Every 3D generation model you know uses diffusion. FLUX, Stable Diffusion 3D, Shap-E, Point-E — they all start from noise and iteratively refine. GaussianGPT from TU Munich just threw that playbook out and did something nobody expected: it generates 3D Gaussian scenes token by token, exactly like ChatGPT writes text.
The Story
Researchers at TU Munich’s Visual Computing Lab — Nicolas von Lutzow, Barbara Rossle, Katharina Schmid, and Matthias Niessner — published GaussianGPT in late March 2026. The core idea: compress a 3D Gaussian Splatting scene into discrete tokens via a sparse 3D convolutional autoencoder with vector quantization, then model those tokens with a GPT-2-scale causal transformer using 3D Rotary Positional Embeddings (3D RoPE). The model generates scenes voxel by voxel — predicting first where geometry is, then what it looks like.
This is fundamentally different from diffusion. Diffusion models start from pure noise and iteratively denoise. GaussianGPT builds from scratch, one spatial chunk at a time. The consequence is a set of capabilities diffusion models struggle with:
- Scene completion: Give it a quarter of a room, it fills in the rest.
- Outpainting: Extend a 4mx4m scene to 12mx12m via sliding context window.
- Temperature-controlled sampling: Dial up creativity or stay faithful to context.
- Variable generation length: Stop early for a rough sketch, run longer for detail.
Why You Should Care
The 3D generation space has been almost entirely owned by diffusion since 2022. GaussianGPT demonstrates there is a viable alternative paradigm — one that plays to the unique strengths of Gaussian Splatting. Diffusion generates holistically: the whole scene at once. Autoregressive generation is compositional — it builds piece by piece, which means you can pause and steer mid-scene, complete partially-observed spaces, or generate arbitrarily large environments via sliding window.
For VFX artists, architects, and game developers, this distinction matters. You don’t want a model that hallucinates an entire environment from scratch — you want one that can logically extend what you’ve already built, or fill in gaps from a lidar scan. The outputs are native 3DGS scenes you can drop into Gaussian Splat Studio, SuperSplat, or Unreal directly. No conversion. No re-export.
Try It / Follow Them
- Paper: arXiv 2603.26661
- Project page + demo videos: nicolasvonluetzow.github.io/GaussianGPT
- Code: GitHub (Coming Soon — watch the repo)
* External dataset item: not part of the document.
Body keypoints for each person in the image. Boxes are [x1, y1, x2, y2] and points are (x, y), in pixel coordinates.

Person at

The project page demo videos are worth your time — especially the completion video where the model reconstructs a full room from a corner slice. Matthias Niessner is one of the most cited researchers in 3D reconstruction; his group does not publish vaporware.
IK3D Lab Take
The real shift here is conceptual. For three years, the question in 3D generation has been: “how do we make diffusion work better in 3D?” GaussianGPT asks a different question: what if we applied the architecture that made language models great? The fact that it works — and produces coherent results on indoor scenes, real-world ScanNet data, and large synthetic environments — suggests this is a genuine research direction, not just an academic exercise.
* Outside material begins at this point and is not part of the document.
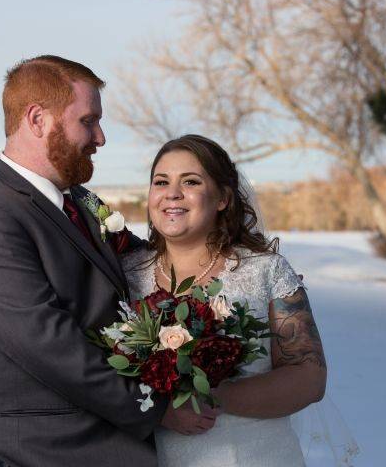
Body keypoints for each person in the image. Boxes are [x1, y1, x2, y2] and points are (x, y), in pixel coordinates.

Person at [0, 56, 215, 467]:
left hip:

The code is coming soon. When it drops, this will be worth running if you have the GPU headroom. If you are building AI-augmented workflows around 3D scenes — in Blender, Unreal, or your own pipeline — this is the paper to bookmark this month. The completion and outpainting capabilities open up workflows that simply do not exist yet for working artists and developers. Watch this space.